The following outcomes were considered:
- Self concept: including scholastic abilities, behavioral conduct, social acceptance, body image, and global self worth
- Academic orientation: including school grades, academic effort and internalized achievement motivation
- Future orientation: including goal-setting and decision-making skills
- Healthy behaviors: including nutrition, physical activity, reproductive health and avoidance of substance use
Relative to the comparison group, girls who participated in the Cool Girls youth development program demonstrated significant increased
-hope for the future
Beyond these findings related to participating in the program more generally, being matched with a mentor was associated with increases in
-body image and
-expectations of future drug use abstinence.
The findings suggest that for girls, participation in youth development programs has the potential to affect positive trajectories across a broad array of domains. Furthermore, the findings highlight the utility of one-to-one mentoring within multi-component preventative intervention programs.

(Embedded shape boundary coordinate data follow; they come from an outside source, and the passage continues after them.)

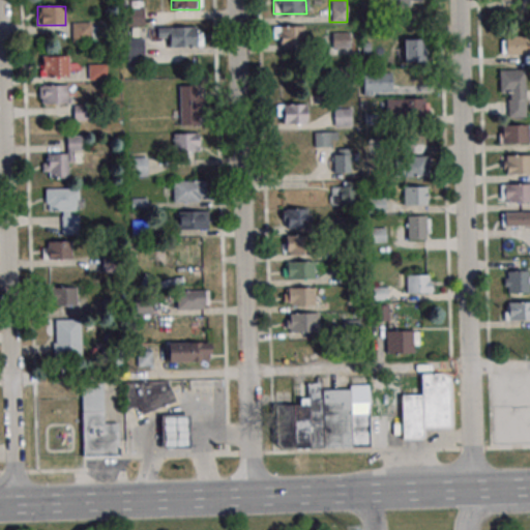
[(125,26),(143,26),(143,8),(125,8),(125,26)]
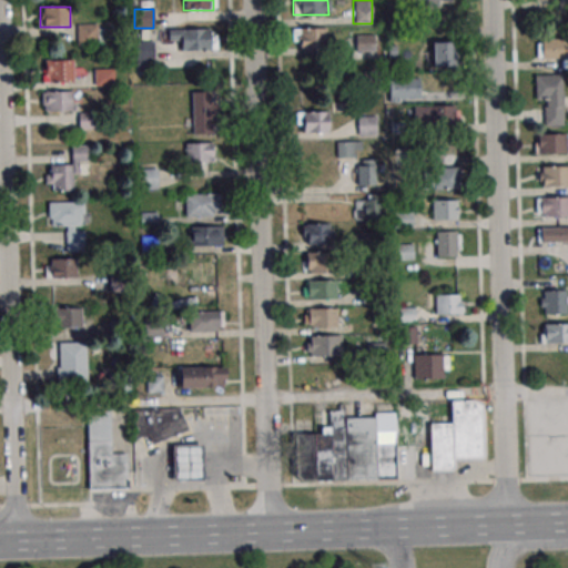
[(77,46),(105,46),(105,23),(77,23),(77,46)]
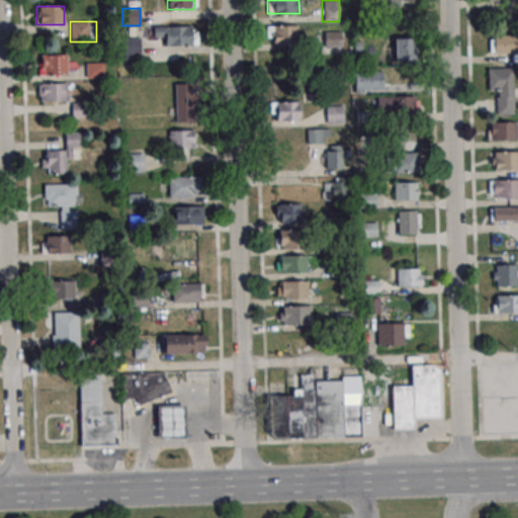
[(197,46),(197,26),(156,26),(156,46),(197,46)]
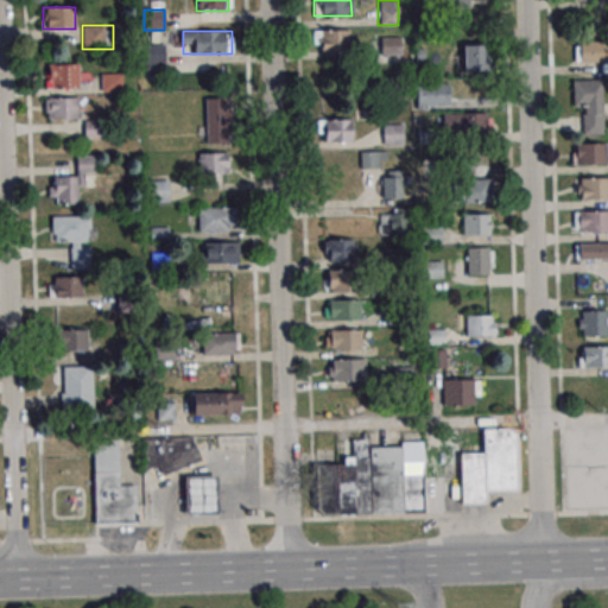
[(318,32),(349,31),(349,51),(318,51),(318,32)]
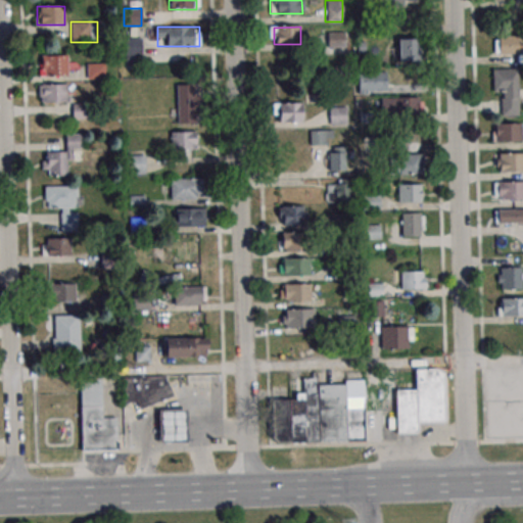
[(344,32),(328,32),(328,48),(344,48),(344,32)]
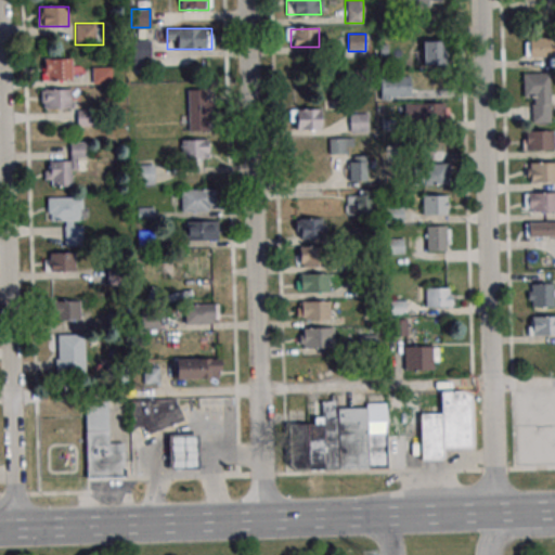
[(525,37),(525,57),(552,57),(552,37),(525,37)]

Formal mentoring programs use various evidence-based practices including provision of mentor training and support in order to foster relationships that address the needs of diverse youth, and enhance mentoring effectiveness. This study presents factors that may be relevant to and inform the mentoring experience of girls, particularly those related to interpersonal relationships and healthy behaviors. Providing training that can equip mentors to better support the needs of girls, as well as providing opportunities to engage in discussion around these factors may enhance the overall experience of youth mentoring for girls.